Minister for Agriculture of Koshi Province
- In office 6 February 2021 – 9 January 2023
- Governor: Parshuram Khapung
- Chief Minister: Rajendra Kumar Rai
- Preceded by: Hira Thapa
- Succeeded by: Bhakti Prasad Sitaula

Member of the Koshi Provincial Assembly
- In office 31 January 2018 – 18 September 2022
- Preceded by: Constituency created
- Succeeded by: Radha Krishna Sharma
- Constituency: Jhapa 4(A)

Personal details
- Citizenship: Nepali
- Party: Communist Party of Nepal (Maoist Centre)
- Other political affiliations: Nepal Communist Party

= Jhalak Bahadur Magar =

Nepalese politician

Jhalak Bahadur Magar (झलक बहादुर मगर) is a Nepalese politician, belonging to the Communist Party of Nepal (Maoist Centre) party.
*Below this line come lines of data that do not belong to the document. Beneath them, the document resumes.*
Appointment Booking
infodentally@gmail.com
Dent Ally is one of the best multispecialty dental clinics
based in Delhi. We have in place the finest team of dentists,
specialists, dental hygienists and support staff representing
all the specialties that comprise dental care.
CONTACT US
He has serving as the Minister for Agriculture in Rajendra Kumar Rai's cabinet from 2022 to 2023. He also serves as a member of the Koshi Provincial Assembly and was elected from Jhapa 4 (A) constituency.

Magar lost an election in 2022, being defeated by CPN (UML) candidate Radha Krishna Sharma in Jhapa 4 (A) with a margin of 1,578 votes.